I am conscious of my own limitations. That consciousness is my only strength. Whatever I might have been able to do in my life has proceeded more than anything else out of the realization of my own limitations.



This is the second day in a month I can’t talk. This time it’s laryngitis. The first time it was intentional: a day of silence something I’d read about but never tried, undertaken with the woman I live with. She looked forward to it, I was a little nervous — a comment, I suppose, on our relationship.

The lesson was the same for both of us, though: outer silence isn’t the same as inner calm. Only when I stopped doing things and consciously quieted my mind was my mind quiet. The rest of the time there was the usual traffic — the stuck horn of desire, sirens from nowhere — all the louder because it was inside my head.

It used to bother me that my father never turned off the television when I came to visit. But it was the noise inside that kept us from one another. Real communion is rare. We imagine we’re being heard when we’re just being listened to, but the heart knows. Can I hear you unless I’ve braved my own dark waters, touched the bottom and come up again, not enlightened, necessarily, but human?

The half hour I sit quietly in the morning shows me just how clamorous my mind usually is. Like the auto companies, I turn out new models of myself, each slightly different, guaranteed to deliver me. There’s no advertising as subtle and persuasive as the ego’s husky whisper; each day I tell myself better lies than Reagan could dream up in a thousand years. But he does all right, the boastful ego of a nation lost in a dream of separateness, imagining itself free yet threatened at every turn. I don’t bow to the president, but what does it matter if I’m already on my knees, a slave to fear? In an insecure moment — and they’re hardly rare — I can feel as threatened by another man as Reagan is by Russia. Are our fears so different? The rain beats with its fists on everyone’s roof; only those with desert hearts deny it.

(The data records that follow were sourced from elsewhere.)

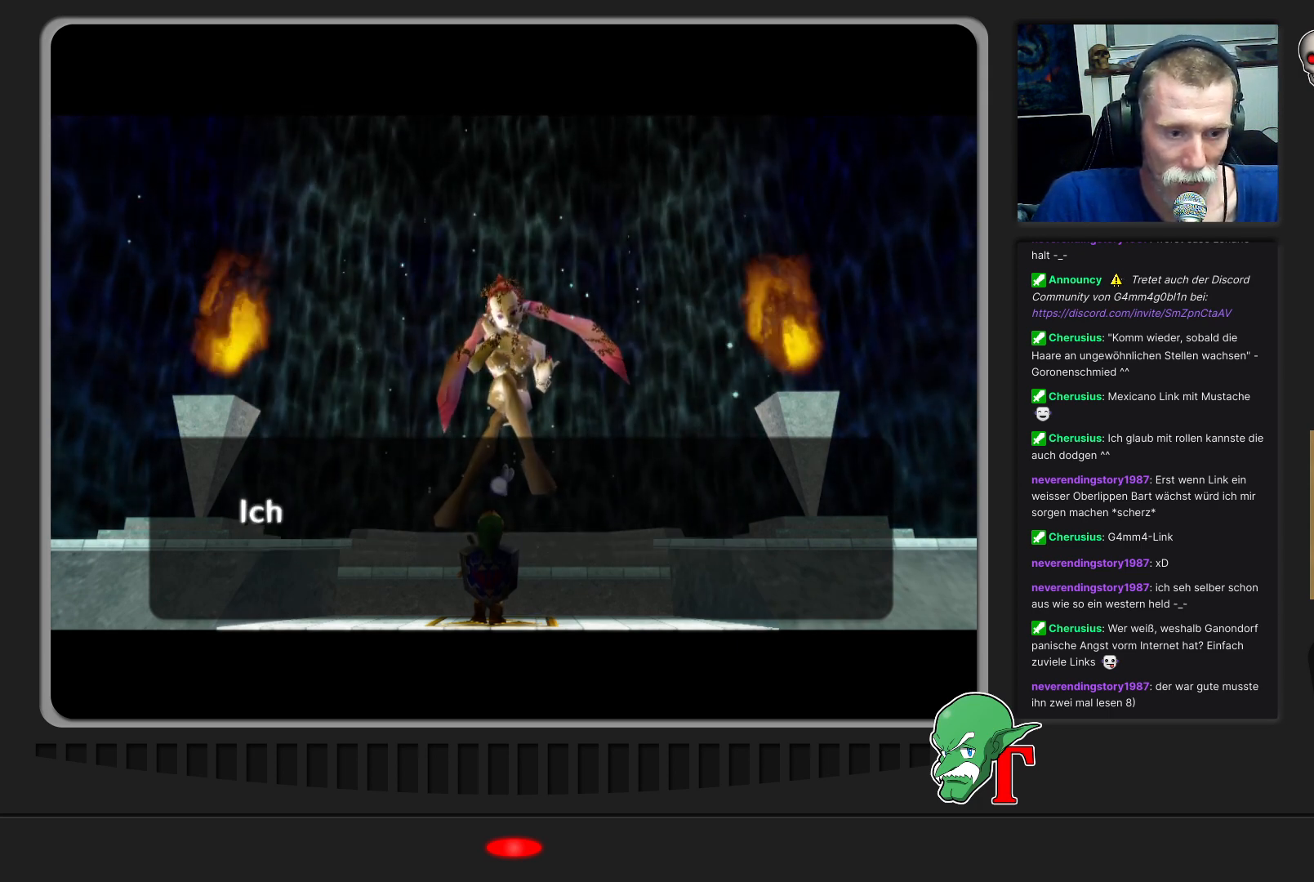
{"buttons": [], "left_stick": "center", "events": []}
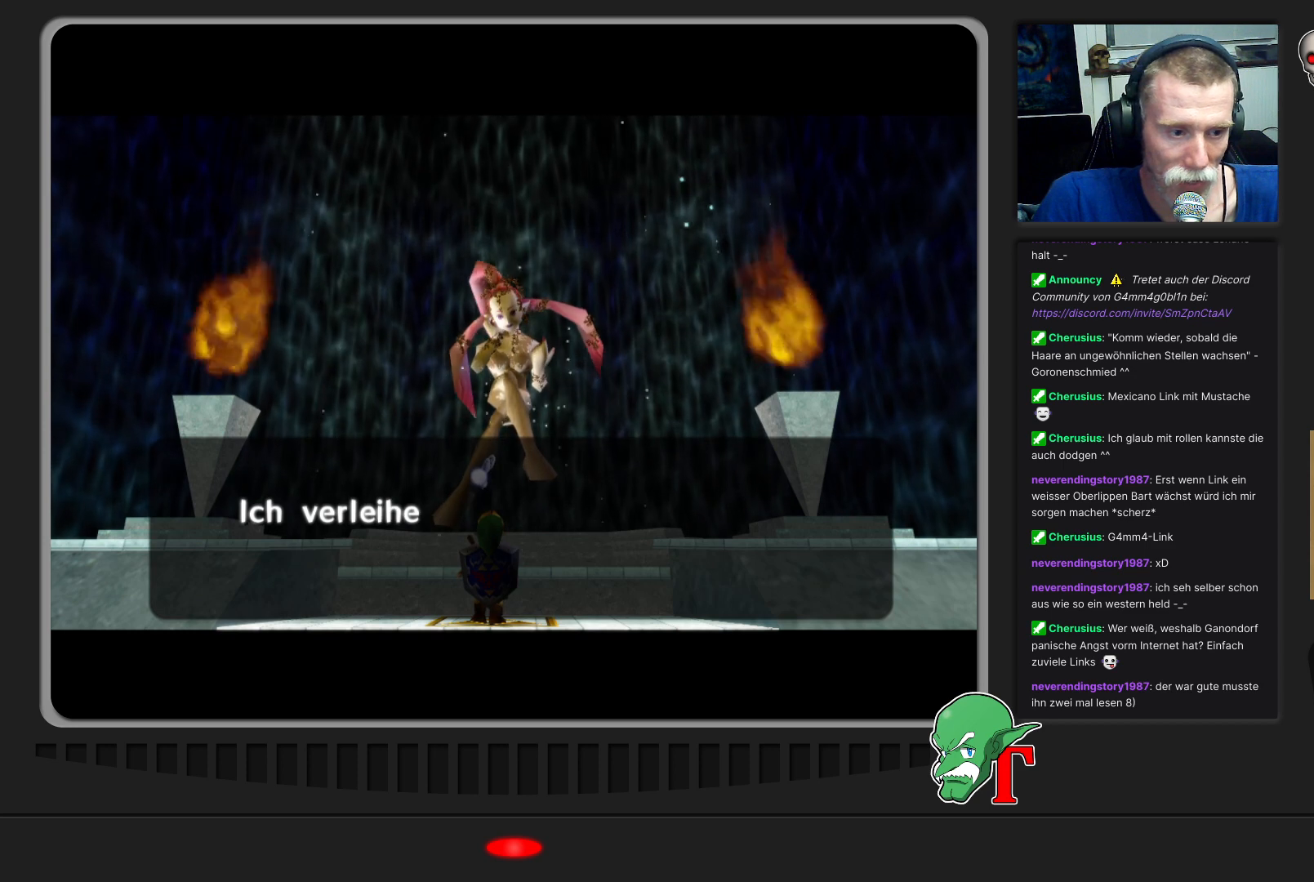
{"buttons": [], "left_stick": "center", "events": []}
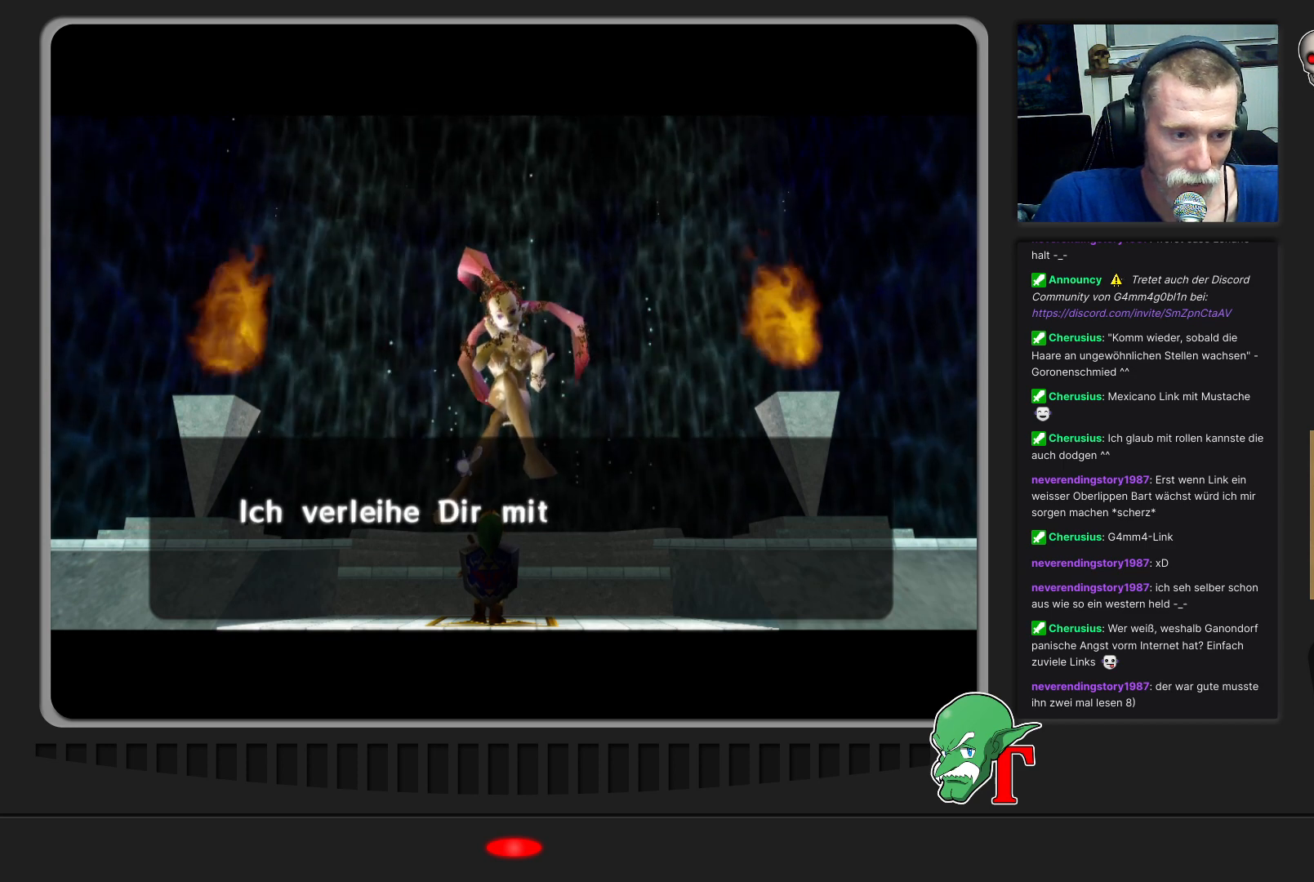
{"buttons": [], "left_stick": "center", "events": []}
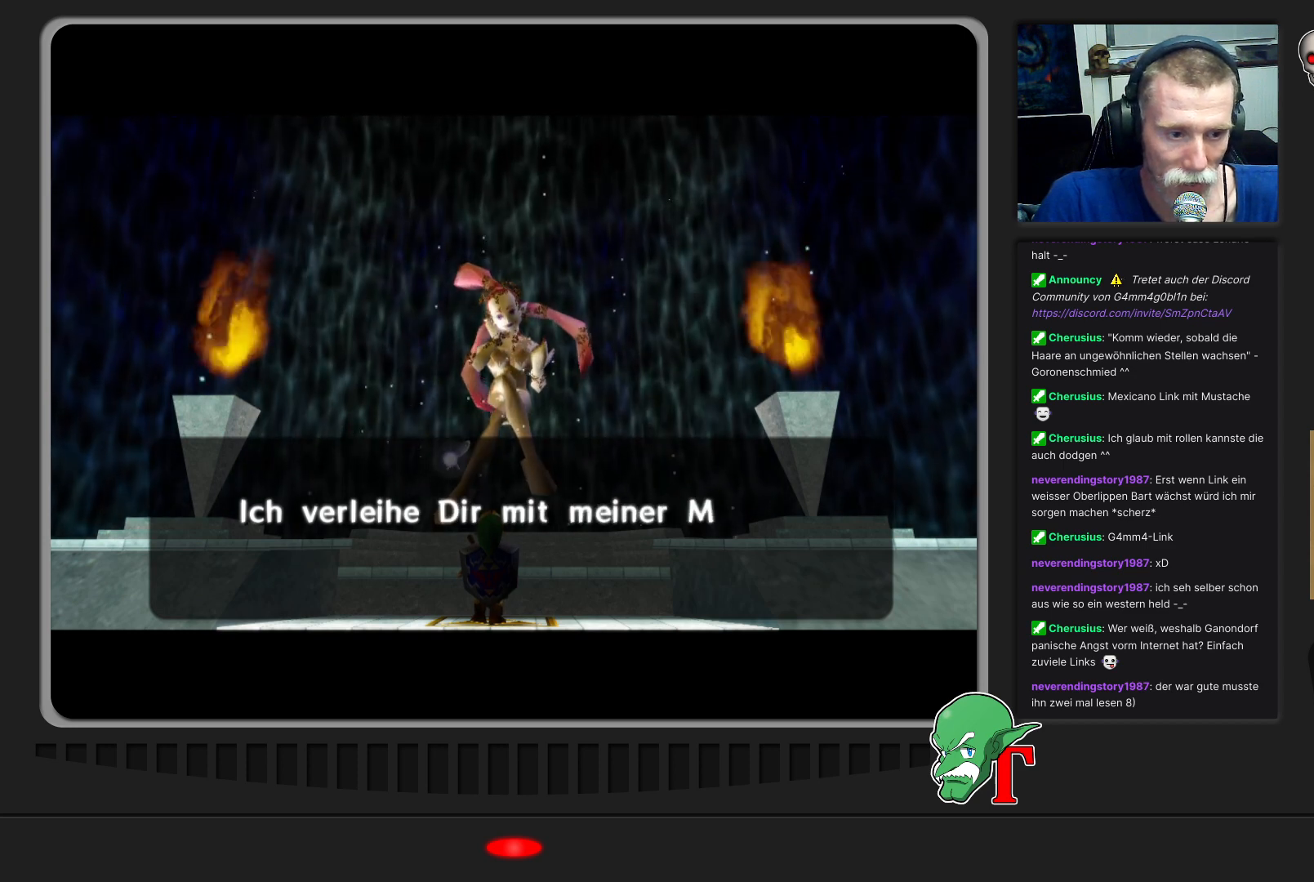
{"buttons": [], "left_stick": "center", "events": []}
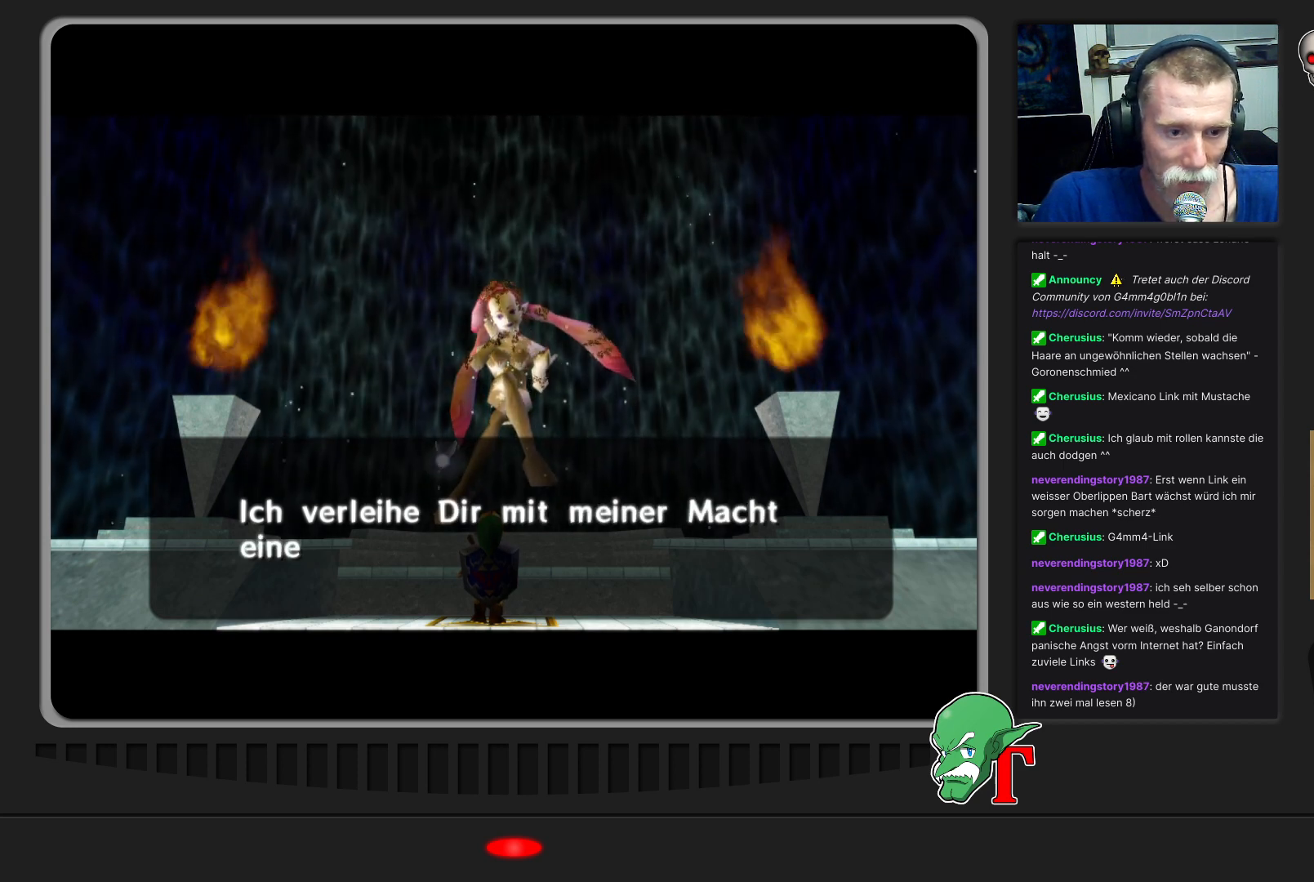
{"buttons": [], "left_stick": "center", "events": []}
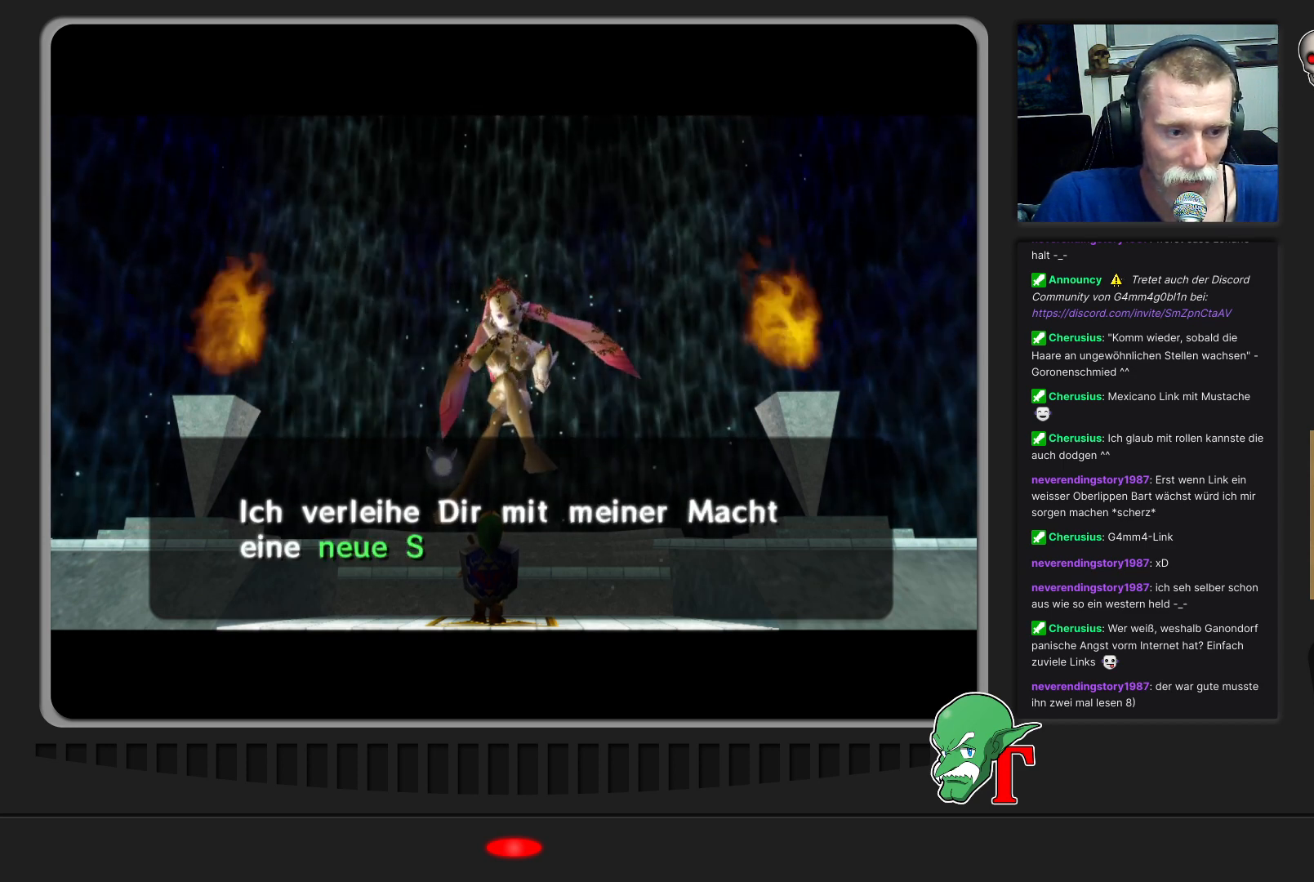
{"buttons": [], "left_stick": "center", "events": []}
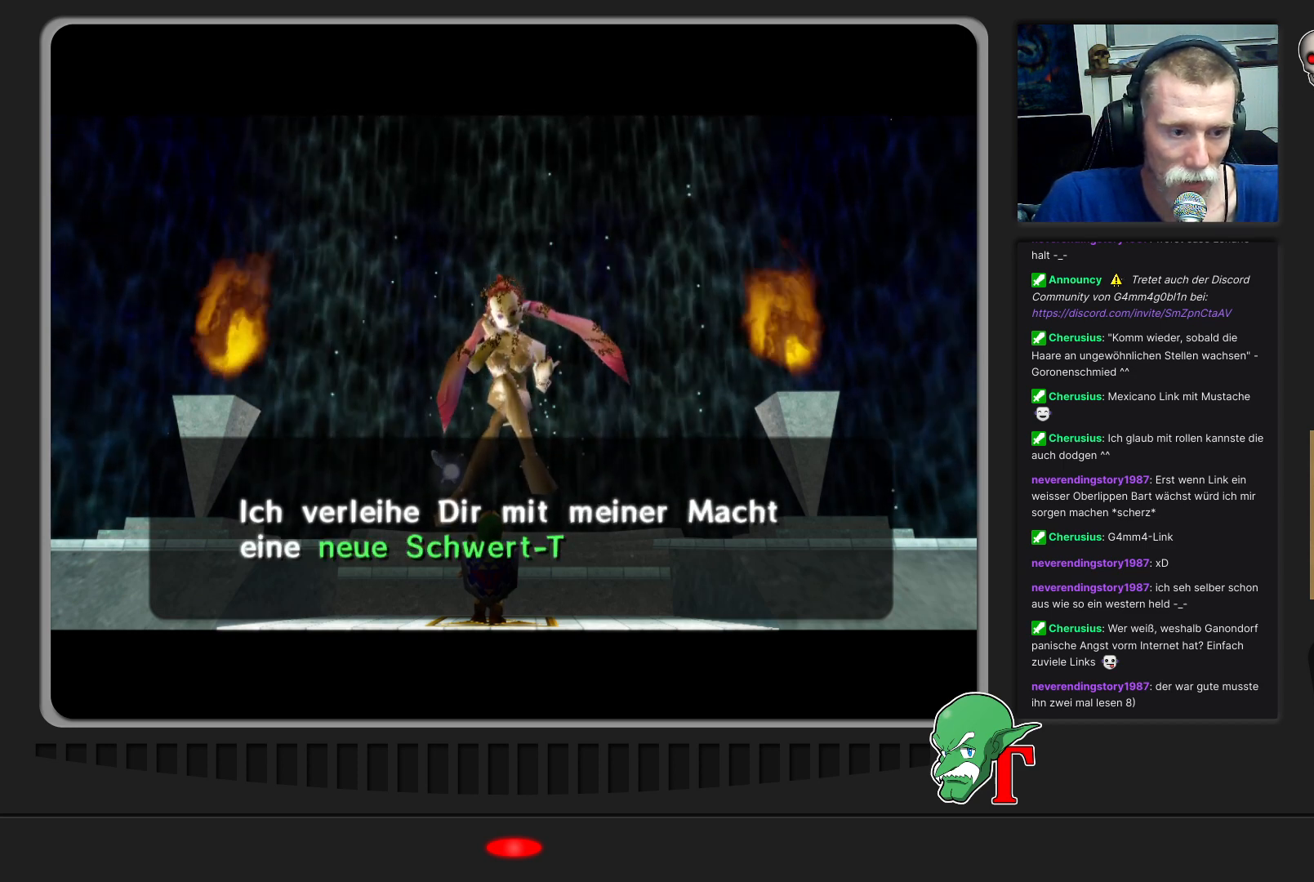
{"buttons": [], "left_stick": "center", "events": []}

Perhaps, in my meditation, there is a moment of illumination; the next moment it’s meat for the ego, which imagines it can own the truth the way it owns a car, or tries to own another person. I may try to use the truth to improve myself, or have other people like me more. This doesn’t diminish the truth, only me. If I keep trying to be better, I miss who I am. This isn’t love of self, but infatuation with the “best” in me, while the “worst” is kept chained in the cellar, its howls splitting the night. By denying all of who I am, I deny myself the peace that could be mine; nothing is as noisy as a lie.